Reflective of the rest of the field of sustainability (science) education, there is a lack of explicit agreement on what is being assessed. This makes comparison of results impossible but also challenges comparisons of the process of assessment (i.e., the tools themselves). Perhaps due to assessment not being the topic of primary research interest, the assessment tools are not typically well-developed and often inappropriately used. This is particularly true of scaled self-assessment, for which weaknesses are well documented, yet, continues to dominate current assessment practice. In response to the lack of robust assessment tools, many instructors, researchers, and program directors have chosen to apply more than one, an approach which is likely to have value even if utilizing tools with extensive development. The proposed typology provides a structure of the field as it is today. As more tools are being developed and refined, we would expect to distinguish more specific tools such as Concept Mapping (specific to systems-thinking competence) within each of the broader categories. Ultimately, it would be the meta-types (e.g., self-perceiving) which would form the critical organizing structure. Despite a bumpy beginning, current trends are quite positive, as more rigor is being applied in combination with meaningful innovations.
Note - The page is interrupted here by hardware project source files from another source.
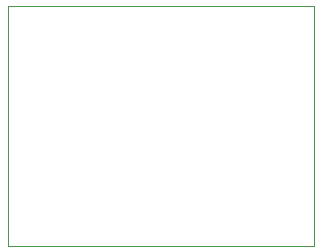
<source format=gm1>
G04 #@! TF.GenerationSoftware,KiCad,Pcbnew,(5.99.0-1730-g52ae0df7a)*
G04 #@! TF.CreationDate,2020-05-20T09:09:01+03:00*
G04 #@! TF.ProjectId,stomp-breakout,73746f6d-702d-4627-9265-616b6f75742e,rev?*
G04 #@! TF.SameCoordinates,Original*
G04 #@! TF.FileFunction,Profile,NP*
%FSLAX46Y46*%
G04 Gerber Fmt 4.6, Leading zero omitted, Abs format (unit mm)*
G04 Created by KiCad (PCBNEW (5.99.0-1730-g52ae0df7a)) date 2020-05-20 09:09:01*
%MOMM*%
%LPD*%
G01*
G04 APERTURE LIST*
G04 #@! TA.AperFunction,Profile*
%ADD10C,0.050000*%
G04 #@! TD*
G04 APERTURE END LIST*
D10*
X135636000Y-103505000D02*
X135636000Y-83185000D01*
X161544000Y-103505000D02*
X135636000Y-103505000D01*
X161544000Y-83185000D02*
X161544000Y-103505000D01*
X135636000Y-83185000D02*
X161544000Y-83185000D01*
M02*

</source>
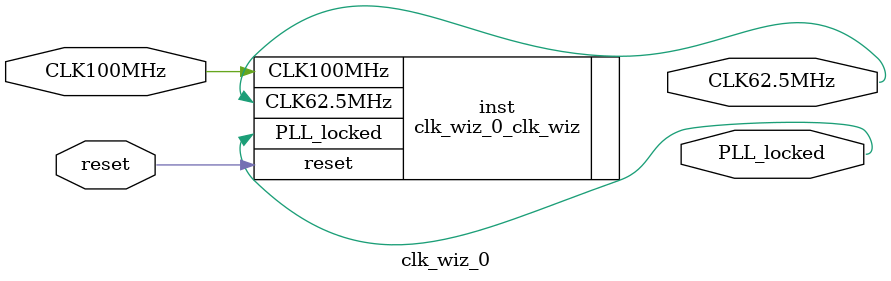
<source format=v>


`timescale 1ps/1ps

(* CORE_GENERATION_INFO = "clk_wiz_0,clk_wiz_v5_4_2_0,{component_name=clk_wiz_0,use_phase_alignment=true,use_min_o_jitter=true,use_max_i_jitter=false,use_dyn_phase_shift=false,use_inclk_switchover=false,use_dyn_reconfig=false,enable_axi=0,feedback_source=FDBK_AUTO,PRIMITIVE=PLL,num_out_clk=1,clkin1_period=10.000,clkin2_period=10.000,use_power_down=false,use_reset=true,use_locked=true,use_inclk_stopped=false,feedback_type=SINGLE,CLOCK_MGR_TYPE=NA,manual_override=false}" *)

module clk_wiz_0 
 (
  // Clock out ports
  output        CLK62.5MHz,
  // Status and control signals
  input         reset,
  output        PLL_locked,
 // Clock in ports
  input         CLK100MHz
 );

  clk_wiz_0_clk_wiz inst
  (
  // Clock out ports  
  .CLK62.5MHz(CLK62.5MHz),
  // Status and control signals               
  .reset(reset), 
  .PLL_locked(PLL_locked),
 // Clock in ports
  .CLK100MHz(CLK100MHz)
  );

endmodule

</source>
Considering the need for broad sustainability (science) education, efforts ought to be accelerated. If education is going to contribute to the needed global transformations, the scholarly community needs to generate more evidence about “what works” for teaching and learning (evidence-supported practices), and this requires robust assessment tools. As we briefly touched on, sustainability (science) education researchers need to draw much more heavily on work being done in other education research fields. These efforts should extend beyond just the research perspective to include coordination across the relevant parties. Researchers, for example, need to focus on linking outcomes to the actual learning processes, while instructors may emphasize the formative aspect, and program directors be concerned about objective and comparable measures for reporting. In these efforts, there is a need for innovative assessment approaches that more directly prepare students for their professional paths and the challenges they will be facing.